Ash and a couple of guys we met in the campground spent a day out on a fishing charter.  Apart from catching lots of fish (Spanish Mackeral, Blueline & Chinaman), they saw whales, dolphins, turtles, sharks (biting off their fish before they could land them) and sea snakes.  We now have a fridge full of fresh fish – yummy.


 

Thursday 18 June 2015

Bell Gorge, Windjana Gorge and Tunnel Creek and the end of the Gibb (June 11-14)

Only 140km (3 hours) drive to the spectacular Bell Gorge. 

Set up camp at Silent Grove – another busy campground.  Spent the afternoon baking chocolate cake and cookies in the fireplace and then Ash cooked another of his fantastic roast dinners. 
 
Next day we headed out early along the rocky 2km walk to the gorge.  Coen managed ok with his leg.  It is so unfair him not being able to swim though.  A truly spectacular gorge and waterfall.  As usual we spent the better part of the day swimming, relaxing and chatting to fellow travellers, watching people arrive, have a quick swim and leave soon after.  We are continually amazed at how little time people spend at these special places.





 
Cadell and Ash again found some very high rock ledges to jump off. 

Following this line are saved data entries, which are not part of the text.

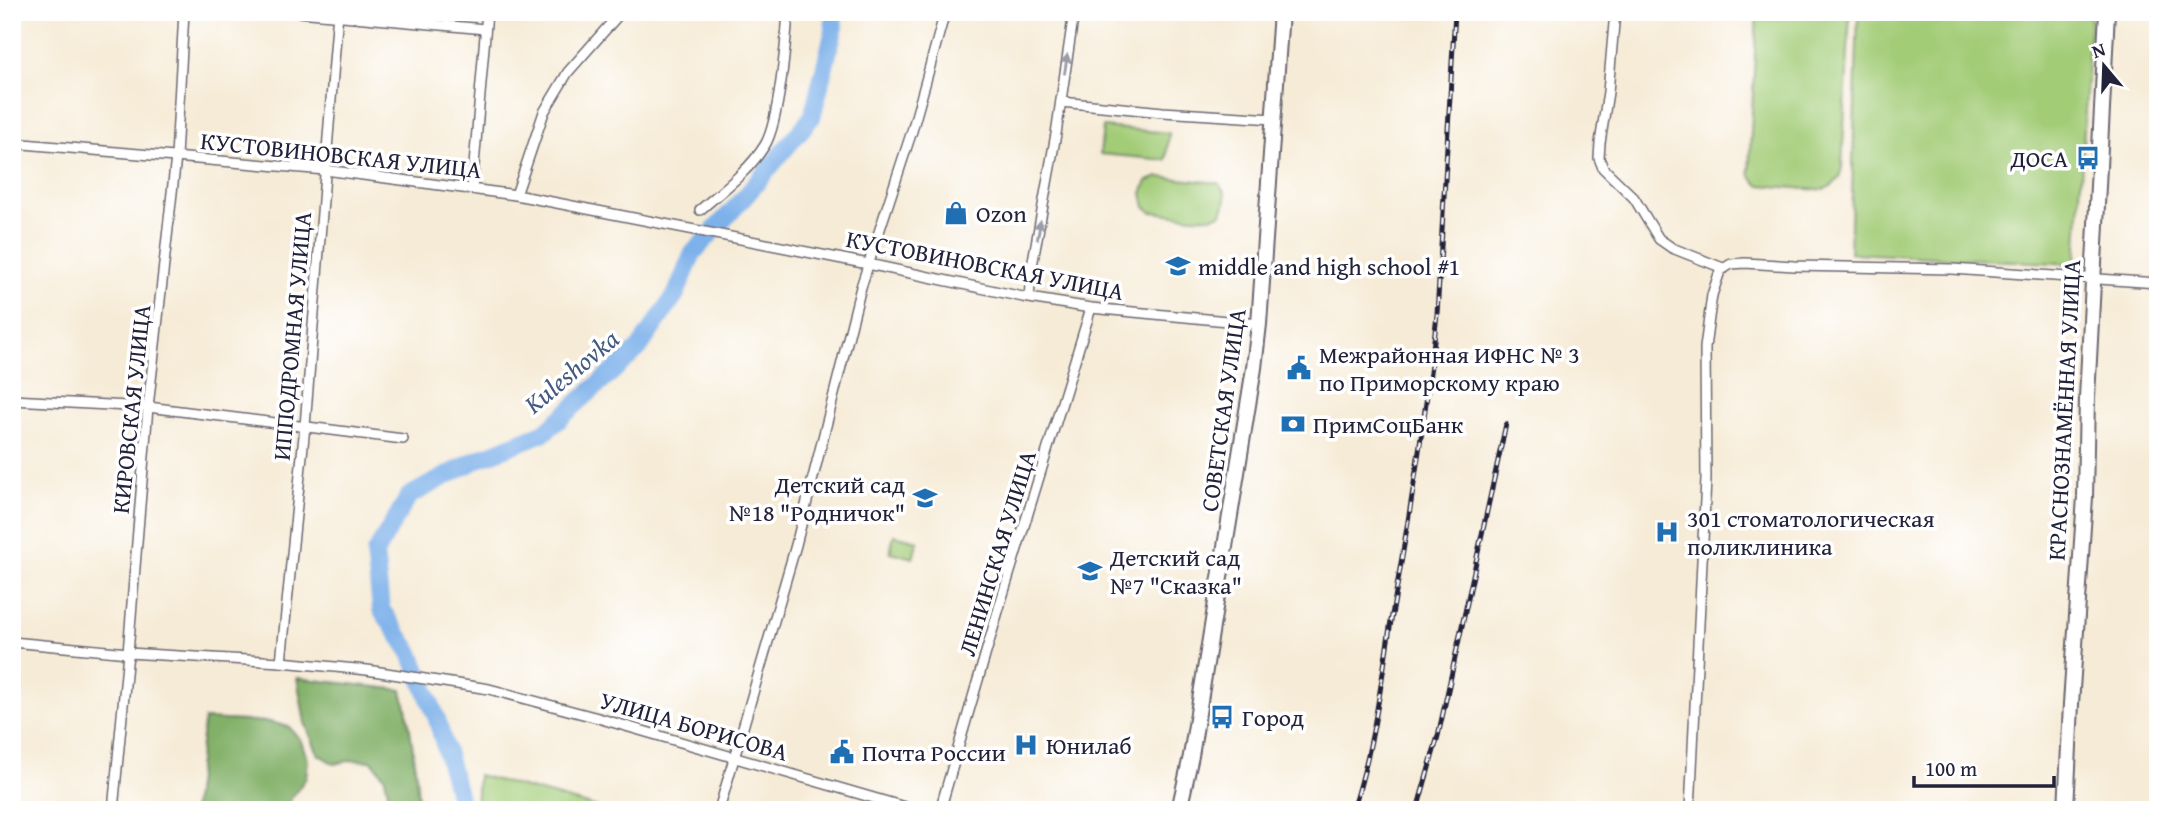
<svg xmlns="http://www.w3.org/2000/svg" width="2170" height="822" font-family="'Gentium Book Plus',serif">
  <rect width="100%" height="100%" fill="#fff"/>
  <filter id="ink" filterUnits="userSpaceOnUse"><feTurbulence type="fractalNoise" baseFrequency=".0143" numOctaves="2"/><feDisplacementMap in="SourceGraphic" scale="14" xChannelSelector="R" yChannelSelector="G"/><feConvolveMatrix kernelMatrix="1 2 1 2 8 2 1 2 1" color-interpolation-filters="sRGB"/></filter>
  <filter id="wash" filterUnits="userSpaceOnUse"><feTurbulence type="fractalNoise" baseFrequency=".00686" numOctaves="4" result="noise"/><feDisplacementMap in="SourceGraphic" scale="28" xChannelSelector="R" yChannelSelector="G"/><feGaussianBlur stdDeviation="1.57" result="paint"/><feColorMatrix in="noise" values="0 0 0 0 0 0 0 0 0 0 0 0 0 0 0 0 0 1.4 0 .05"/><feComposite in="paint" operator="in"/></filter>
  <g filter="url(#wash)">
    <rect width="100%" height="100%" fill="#f6ebd6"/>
    <!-- green -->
    <g fill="#a3cc77" stroke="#627759" stroke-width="2">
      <path d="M1757 12H1850L1842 167C1840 181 1833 188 1819 190L1759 185 1754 181 1749 173Z"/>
      <polygon points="1858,12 2091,12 2076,264 1850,253"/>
      <polygon points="1103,127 1169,133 1166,160 1100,154"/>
      <path d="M1159 177 1218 183 1225 193C1226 201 1226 208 1220 214 1209 222 1166 213 1152 212L1145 207 1142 193 1147 181Z"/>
      <polygon points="894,535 918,541 913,558 890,552"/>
      <polygon points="478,775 607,810 476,810"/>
    </g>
    <!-- forest -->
    <g fill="#82b068" stroke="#526952" stroke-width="2">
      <path d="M297 678 402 690C412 730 416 769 419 810H390L391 806 385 778 372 761 352 760 334 764 318 754 305 723Z"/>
      <polygon points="204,719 270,722 289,727 300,739 308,760 306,778 290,800 289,810 193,810"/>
    </g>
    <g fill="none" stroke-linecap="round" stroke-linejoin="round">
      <!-- river -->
      <polyline stroke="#7db1ea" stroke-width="18" points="458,810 459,798 437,719 411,653 381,609 375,553 409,496 476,460 545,432 639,348 676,294 693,253 743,199 812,117 834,30 833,12"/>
    </g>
  </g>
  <g filter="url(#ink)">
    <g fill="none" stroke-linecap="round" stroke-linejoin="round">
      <!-- minor casing -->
      <g stroke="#6c6871" stroke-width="12">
        <g id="minor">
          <polyline points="299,12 485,29"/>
          <polyline points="1615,12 1608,92 1600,143 1599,158 1603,168 1634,198 1659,239 1672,248 1723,268"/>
          <polyline points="1061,102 1163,112 1274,119"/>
          <polyline points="12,143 325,170 516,195 868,264 1023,297 1091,308 1259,324"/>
          <polyline points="472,189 487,12"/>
          <polyline points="516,195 544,112 568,72 621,12"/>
          <path d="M700 210C723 190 749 171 765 145 779 122 786 42 788 12"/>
          <polyline points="1029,297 1032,266 1056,134 1074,12"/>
          <polyline points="12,400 148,407 403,439"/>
          <polyline points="12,642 128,653 281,662 367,670 489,689 598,718 915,810"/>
          <polyline points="281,662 305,426 338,12"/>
          <polyline points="113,810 128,653 148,407 176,157 184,12"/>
          <polyline points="719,810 796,545 861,287 912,131 945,12"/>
          <polyline points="940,810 1001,601 1091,308"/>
          <polyline points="1690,810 1706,479 1705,348 1712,295 1720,271 1731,264 1745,263 1794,266 1952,269 2158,283"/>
        </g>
      </g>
      <!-- primary casing -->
      <g stroke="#6c6871" stroke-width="18">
        <g id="primary">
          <polyline points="1179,810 1191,756 1254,368 1259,324 1281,12"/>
          <polyline points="2066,810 2071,704 2085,497 2087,398 2107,12"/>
        </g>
      </g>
      <!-- minor -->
      <use href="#minor" stroke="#fff" stroke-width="9"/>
      <!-- primary -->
      <use href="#primary" stroke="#fff" stroke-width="14"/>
      <!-- rail casing -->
      <g stroke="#22223b" stroke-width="5">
        <g id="rail">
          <path d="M1353 810C1373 749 1381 684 1391 621 1409 519 1426 417 1437 314L1455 12"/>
          <polyline points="1417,810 1438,736 1506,424"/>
        </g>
      </g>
      <!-- rail -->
      <use href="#rail" stroke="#fff" stroke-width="2.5" stroke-dasharray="8" stroke-linecap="butt"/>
    </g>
    <!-- one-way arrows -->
    <defs><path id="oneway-solid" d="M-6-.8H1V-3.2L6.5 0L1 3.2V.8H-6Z" transform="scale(1.75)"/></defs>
    <g fill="#9c9ca7">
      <use href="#oneway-solid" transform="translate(1066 64) rotate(-81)"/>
      <use href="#oneway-solid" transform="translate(1039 230) rotate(-80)"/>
    </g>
  </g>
  <!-- icons -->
  <defs>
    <g id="bus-bare" transform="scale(1.89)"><path d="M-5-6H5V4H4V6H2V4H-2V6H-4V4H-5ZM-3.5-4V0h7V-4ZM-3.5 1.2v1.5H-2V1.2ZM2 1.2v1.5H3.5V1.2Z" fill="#1f6fb2" stroke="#fff" stroke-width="2.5" paint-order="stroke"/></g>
    <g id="shop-bare" transform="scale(1.89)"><path d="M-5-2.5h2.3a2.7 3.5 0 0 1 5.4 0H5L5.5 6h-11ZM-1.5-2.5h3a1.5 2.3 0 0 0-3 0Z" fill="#1f6fb2" stroke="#fff" stroke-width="2.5" paint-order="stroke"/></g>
    <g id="school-bare" transform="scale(1.89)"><path d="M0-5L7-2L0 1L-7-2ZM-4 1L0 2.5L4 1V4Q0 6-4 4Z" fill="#1f6fb2" stroke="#fff" stroke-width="2.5" paint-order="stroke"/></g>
    <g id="civic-bare" transform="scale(1.89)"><path d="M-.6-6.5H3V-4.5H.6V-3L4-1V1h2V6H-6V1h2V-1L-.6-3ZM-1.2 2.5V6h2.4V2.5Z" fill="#1f6fb2" stroke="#fff" stroke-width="2.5" paint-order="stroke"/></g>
    <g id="bank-bare" transform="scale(1.89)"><path d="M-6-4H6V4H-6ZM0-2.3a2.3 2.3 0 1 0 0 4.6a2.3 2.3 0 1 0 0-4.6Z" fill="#1f6fb2" stroke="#fff" stroke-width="2.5" paint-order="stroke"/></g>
    <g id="hospital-bare" transform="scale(1.89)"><path d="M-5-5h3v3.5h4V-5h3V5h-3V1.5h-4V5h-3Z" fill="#1f6fb2" stroke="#fff" stroke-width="2.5" paint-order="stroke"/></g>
  </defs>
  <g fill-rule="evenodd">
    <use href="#bus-bare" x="2088" y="158"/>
    <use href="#shop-bare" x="956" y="213"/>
    <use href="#school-bare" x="1178" y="266"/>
    <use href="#civic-bare" x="1299" y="368"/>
    <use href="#bank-bare" x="1293" y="424"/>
    <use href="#school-bare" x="925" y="498"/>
    <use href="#hospital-bare" x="1667" y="532"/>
    <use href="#school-bare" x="1090" y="571"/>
    <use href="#bus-bare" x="1222" y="717"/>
    <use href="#hospital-bare" x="1026" y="745"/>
    <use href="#civic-bare" x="842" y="752"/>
  </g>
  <g text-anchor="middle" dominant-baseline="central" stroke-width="7" stroke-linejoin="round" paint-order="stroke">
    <!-- street labels -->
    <g font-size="24" fill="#22223b" stroke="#fff">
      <text transform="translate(341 155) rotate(6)">КУСТОВИНОВСКАЯ УЛИЦА</text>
      <text transform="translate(985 265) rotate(11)">КУСТОВИНОВСКАЯ УЛИЦА</text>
      <text transform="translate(292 336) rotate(-85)">ИППОДРОМНАЯ УЛИЦА</text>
      <text transform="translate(131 409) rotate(-84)">КИРОВСКАЯ УЛИЦА</text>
      <text transform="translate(1223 410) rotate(-82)">СОВЕТСКАЯ УЛИЦА</text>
      <text transform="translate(2064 410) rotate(-87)">КРАСНОЗНАМЁННАЯ УЛИЦА</text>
      <text transform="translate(997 553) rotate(-73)">ЛЕНИНСКАЯ УЛИЦА</text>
      <text transform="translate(694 726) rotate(16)">УЛИЦА БОРИСОВА</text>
    </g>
    <!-- poi labels -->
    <g font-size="24" fill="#22223b" stroke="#fff" text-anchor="start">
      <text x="2068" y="158" text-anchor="end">ДОСА</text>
      <text x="976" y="213">Ozon</text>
      <text x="1198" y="266">middle and high school #1</text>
      <text x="1319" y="354">Межрайонная ИФНС № 3<tspan x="1319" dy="28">по Приморскому краю</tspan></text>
      <text x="1313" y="424">ПримСоцБанк</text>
      <text x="905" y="484" text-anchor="end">Детский сад<tspan x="905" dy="28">№18 "Родничок"</tspan></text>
      <text x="1687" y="518">301 стоматологическая<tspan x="1687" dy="28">поликлиника</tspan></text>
      <text x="1110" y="557">Детский сад<tspan x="1110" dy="28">№7 "Сказка"</tspan></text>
      <text x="1242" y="717">Город</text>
      <text x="1046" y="745">Юнилаб</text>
      <text x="862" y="752">Почта России</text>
    </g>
    <!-- water labels -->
    <g font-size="26" font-style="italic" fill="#465b81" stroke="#fff">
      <text transform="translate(571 371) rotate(-40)">Kuleshovka</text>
    </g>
  </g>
  <!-- margin -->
  <rect width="2170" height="822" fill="none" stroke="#fff" stroke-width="42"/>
  <!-- north arrow -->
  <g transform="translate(2104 66) rotate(341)" stroke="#ffffff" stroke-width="5" paint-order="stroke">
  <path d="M0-5L12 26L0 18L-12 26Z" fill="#22223b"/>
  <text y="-10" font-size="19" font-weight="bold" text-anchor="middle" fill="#22223b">N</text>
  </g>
  <!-- scale -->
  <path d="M1914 776v10h140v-10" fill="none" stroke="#22223b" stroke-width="3.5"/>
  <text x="1925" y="776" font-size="21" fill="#22223b" stroke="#ffffff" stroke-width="5" paint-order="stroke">100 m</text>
</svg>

If you swam 250 metres down the gorge through various pools and little waterfalls you came to an even bigger waterfall and enormous pool.  Unfortunately there was no way to the bottom of this one.  The Merten’s Water Monitors sunbaking on the rocks just watched as you floated by.

A Boy and his Lizard
 
Next stop a few days later was Windjana Gorge.  Wow, we thought Bell Gorge was busy!

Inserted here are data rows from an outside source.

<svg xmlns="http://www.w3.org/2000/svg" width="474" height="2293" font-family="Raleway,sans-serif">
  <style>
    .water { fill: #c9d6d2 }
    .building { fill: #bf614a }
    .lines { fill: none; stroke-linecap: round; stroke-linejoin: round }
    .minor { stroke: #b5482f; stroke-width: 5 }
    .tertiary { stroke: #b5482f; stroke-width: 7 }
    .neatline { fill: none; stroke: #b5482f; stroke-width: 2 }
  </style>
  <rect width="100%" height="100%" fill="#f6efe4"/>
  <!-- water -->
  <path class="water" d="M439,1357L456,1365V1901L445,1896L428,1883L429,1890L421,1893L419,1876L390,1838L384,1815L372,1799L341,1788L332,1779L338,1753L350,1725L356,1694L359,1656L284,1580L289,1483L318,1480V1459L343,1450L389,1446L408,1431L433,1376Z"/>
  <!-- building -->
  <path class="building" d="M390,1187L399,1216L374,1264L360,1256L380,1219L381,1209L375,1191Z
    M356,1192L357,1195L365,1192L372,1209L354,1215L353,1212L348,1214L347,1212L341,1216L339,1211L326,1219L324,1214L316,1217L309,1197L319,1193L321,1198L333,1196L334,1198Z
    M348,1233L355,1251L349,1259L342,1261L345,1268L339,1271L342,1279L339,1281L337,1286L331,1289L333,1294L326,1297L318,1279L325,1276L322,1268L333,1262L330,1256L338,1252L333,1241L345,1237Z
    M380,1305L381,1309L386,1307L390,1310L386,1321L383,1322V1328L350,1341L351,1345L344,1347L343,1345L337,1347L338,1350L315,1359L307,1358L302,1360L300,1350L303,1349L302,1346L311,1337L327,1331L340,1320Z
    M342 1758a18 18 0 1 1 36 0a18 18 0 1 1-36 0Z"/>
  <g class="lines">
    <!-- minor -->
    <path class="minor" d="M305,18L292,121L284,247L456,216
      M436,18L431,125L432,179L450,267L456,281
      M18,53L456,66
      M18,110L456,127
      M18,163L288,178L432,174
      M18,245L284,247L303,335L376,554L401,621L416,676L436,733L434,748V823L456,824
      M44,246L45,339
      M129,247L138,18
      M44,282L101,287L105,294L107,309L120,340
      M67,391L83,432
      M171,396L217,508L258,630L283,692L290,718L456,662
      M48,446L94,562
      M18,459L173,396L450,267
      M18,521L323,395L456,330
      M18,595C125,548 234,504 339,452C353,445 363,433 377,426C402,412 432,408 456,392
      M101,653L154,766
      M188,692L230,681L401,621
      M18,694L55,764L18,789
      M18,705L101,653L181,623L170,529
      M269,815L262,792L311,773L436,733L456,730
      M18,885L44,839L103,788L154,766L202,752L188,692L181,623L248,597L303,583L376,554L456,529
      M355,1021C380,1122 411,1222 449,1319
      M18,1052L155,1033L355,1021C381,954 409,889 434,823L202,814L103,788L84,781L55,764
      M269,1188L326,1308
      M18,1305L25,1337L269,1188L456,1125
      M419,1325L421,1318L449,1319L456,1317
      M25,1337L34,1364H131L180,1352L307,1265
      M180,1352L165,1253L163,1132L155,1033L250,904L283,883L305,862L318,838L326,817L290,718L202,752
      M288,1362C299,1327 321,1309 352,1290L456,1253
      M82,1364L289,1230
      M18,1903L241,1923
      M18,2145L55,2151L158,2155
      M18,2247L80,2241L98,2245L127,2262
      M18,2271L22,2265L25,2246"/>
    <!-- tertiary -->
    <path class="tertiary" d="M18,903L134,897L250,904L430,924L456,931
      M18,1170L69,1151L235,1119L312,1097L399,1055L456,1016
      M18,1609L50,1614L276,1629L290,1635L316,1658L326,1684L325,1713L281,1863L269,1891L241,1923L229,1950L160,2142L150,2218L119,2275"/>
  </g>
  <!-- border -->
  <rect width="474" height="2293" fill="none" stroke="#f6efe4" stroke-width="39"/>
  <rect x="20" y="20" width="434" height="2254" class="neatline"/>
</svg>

A nice gorge but because of the lack of wet season rain it was very dusty and humid.  The water was murky but the crocs didn’t seem to mind – all 102, the boys counted, just lazing about in the mud. 



 

 
Decided to move on out the next morning, way too busy for us.  Stopped in at Tunnel Creek, a 750 metre pitch black tunnel filled with freshwater crocodiles.  We put on our head torches and headed in.  You usually have to wade through the pools but it was only shin deep on our 4 crossings and we only saw 3 crocs.  The others were probably lurking under the water watching us. 



Our Gibb River Road Adventure has come to an end.  We all feel rather sad.  What a wonderful and unique part of Australia.  The Gibb is roughly 700km long, however we managed to do over 2000km over 26 days with all the side trips.  Despite its ruggedness and often shocking roads, it would be a real shame if it was ever made and became more accessible as it would truly ruin the experience.

We made it!
 

Mornington Wilderness Camp (June 7 – 11)

From Charnley we headed into Mornington Wilderness Camp, also run by the Australian Wildlife Conservancy.  Before embarking down the 90km road you have to use their UHF radio on the side of the road to check for campsite availability.

 
Another lovely campground along the banks of the Annie Creek, the station is actually named after the Mornington Peninsula.  A man by the name of Bob Maxtead rode his horse from Mornington to here to go droving.  (Poor horse!) 

 
There are two main self-drive interpretative trails out to the Gorges here indicating places of interest and the AWC’s conservation efforts.  Sir John Gorge ends at a huge gorge which Ash and Cadell went and explored by foot while Coen and I sat in the shade of the big rocks reading.  Coen got most of the way down on the crutches and we piggy-backed him the rest of the way.  Afterwards we headed to Bluebush swimming hole to play on the rope swing.  Coen unfortunately had to sit and watch but was visited by a large Merten’s Water Monitor just ambling past him.
 
 
 
 
 
 
 
We spent the next day canoeing the 1.9km up the Dimond Gorge, stopping at each of the sandy beaches.  Oh no our first cloudy day in 34 days!  The sun did come out later on.  Quite a bit harder paddling on the return journey as the wind had picked up.  Unfortunately we didn’t see any freshwater crocs or shy little wallabies.  We did however rescue a couple from the middle of the gorge who capsized their canoe and had some harsh words with each as to whose fault their misadventure was. Then a quick swim in Cadjeput Pool on our way back to camp.